Though a medical billing business is a great home-based opportunity, you will not get what you need for a few hundred dollars. Medical billing requires specialized knowledge including medical terminology, coding and fees, an understanding of how insurance works, and other knowledge specific to the industry.
The software alone might cost you more than fee for the whole package that these work at home scams promise you. Doctors pay professionals to process claims, and they absolutely will not contract with someone who does not have the necessary experience and knowledge.
There are some legitimate companies that offer a turn-key solution for entry into the medical billing industry, so research extensively if you are interested. You can also check with local vocational colleges as many offer medical billing courses.
Explore your options and find out what it takes to be truly proficient in the industry. Whatever training you choose, make sure that it prepares you to sit for national certification exams.
In this case, you pay the scammer for a kit consisting of materials and tools to make jewelry, sewing crafts, and other projects that you will attempt to sell back to the scammer. The catch is that even though you follow assembly instructions to the letter, your finished products somehow will not “meet standards” of the company so you will not be paid.
There are some legitimate assembly opportunities, but exercise extreme caution.
Even if you are interested in this work and you find a legitimate company, remember that your finished products will still need to be approved and you might not pass inspection initially. When you consider the amount of time it takes to hand assemble products, send them for inspection, wait for a response, and what you are paid if your items are approved (maybe $2- $3 per item), is it really worth your time?
You are recruited as a “personal assistant”, “sales manager”, “payment processor” or any other official-sounding position where part of your job responsibility is to handle payments.
You are sent a check and instructed to cash it from your own personal bank account, take a percentage as a commission, then wire the remainder to your “employer” who will usually be overseas.
By the time the check bounces the scammers will have the money and be long gone. You’ll be left holding the bag and owing the bank to cover the counterfeit check. No reputable employer will ever ask you to use your own bank account to conduct transactions on their behalf.

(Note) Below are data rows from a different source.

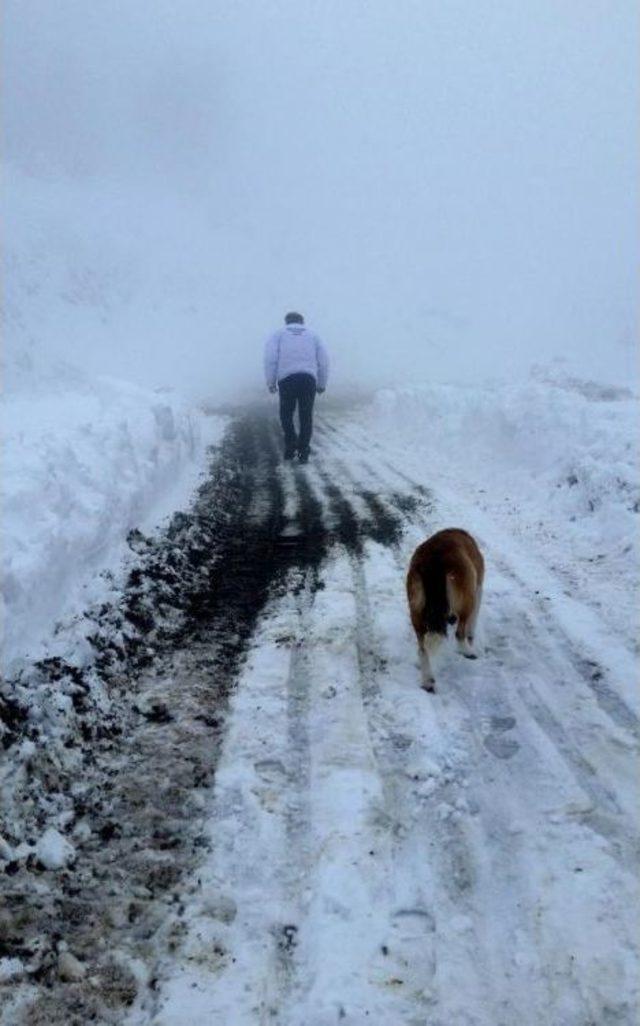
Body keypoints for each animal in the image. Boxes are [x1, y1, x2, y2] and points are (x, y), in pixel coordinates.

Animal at [408, 529, 482, 689]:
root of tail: (433, 562)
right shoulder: (478, 590)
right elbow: (472, 622)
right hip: (467, 600)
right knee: (460, 633)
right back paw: (467, 651)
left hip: (415, 611)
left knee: (422, 649)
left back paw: (427, 680)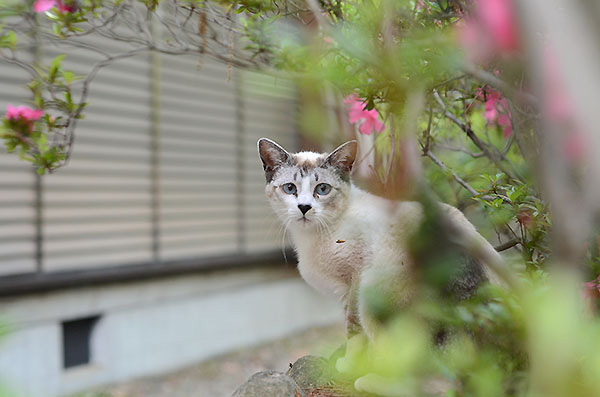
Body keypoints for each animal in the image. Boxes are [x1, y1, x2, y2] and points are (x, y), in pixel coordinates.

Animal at [255, 138, 504, 338]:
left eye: (323, 189)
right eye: (290, 188)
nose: (304, 207)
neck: (312, 237)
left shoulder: (355, 278)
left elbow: (353, 327)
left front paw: (350, 361)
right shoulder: (343, 291)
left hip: (373, 289)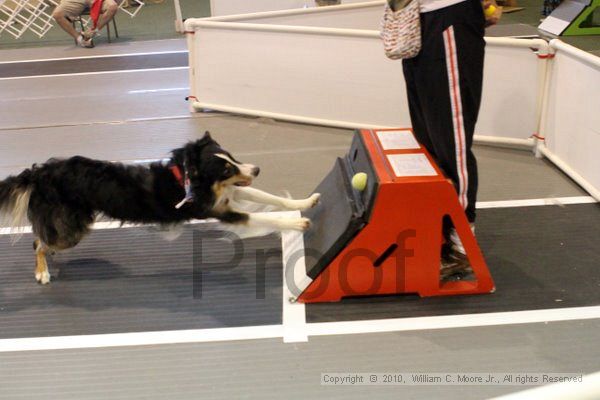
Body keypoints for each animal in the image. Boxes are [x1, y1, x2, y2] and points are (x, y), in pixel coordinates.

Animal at [0, 132, 322, 284]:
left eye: (233, 157)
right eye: (225, 169)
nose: (256, 169)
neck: (189, 178)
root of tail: (39, 172)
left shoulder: (227, 197)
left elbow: (271, 198)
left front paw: (304, 203)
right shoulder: (220, 210)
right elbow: (262, 216)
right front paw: (297, 224)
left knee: (42, 237)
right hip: (75, 229)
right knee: (38, 243)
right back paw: (42, 273)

Some of the most dangerous work at home scams are re-shipping schemes. You may be hired as a “shipping manager” or “logistics manager”. The scammer purchases high-ticket items with fraudulent credit cards, sends the merchandise to you, and you then repackage and reship the items to them overseas.
Other than the fact that you are already participating in a crime, shipping stolen goods may be just the beginning.

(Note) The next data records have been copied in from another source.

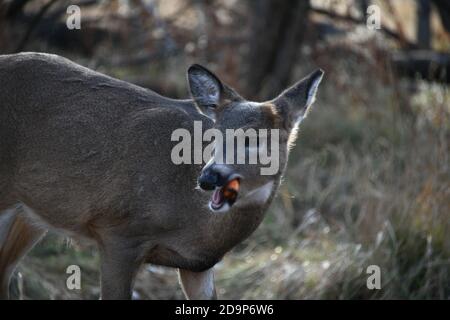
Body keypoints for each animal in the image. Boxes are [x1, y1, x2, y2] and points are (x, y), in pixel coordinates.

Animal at [0, 52, 324, 300]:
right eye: (214, 136)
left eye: (252, 140)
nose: (208, 178)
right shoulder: (118, 232)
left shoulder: (197, 266)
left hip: (29, 212)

Prior to being “hired”, the scammer will require you complete an employment application including the usual personal information – social security number, date of birth, home address. Just like the check cashing scheme, you’ll be sent a check as payment. Again, the bank will eventually learn that the check is counterfeit and expect payment from you.
In the meantime, not only have the scammers received stolen merchandise from you and sent you a bogus paycheck, they may also use the information from your application to get credit in your name and continue the scam.
If you’ve run into these common work at home scams or any others, please report them. You’ll help put work at home scams out of business, and help educate your fellow workfromhomers.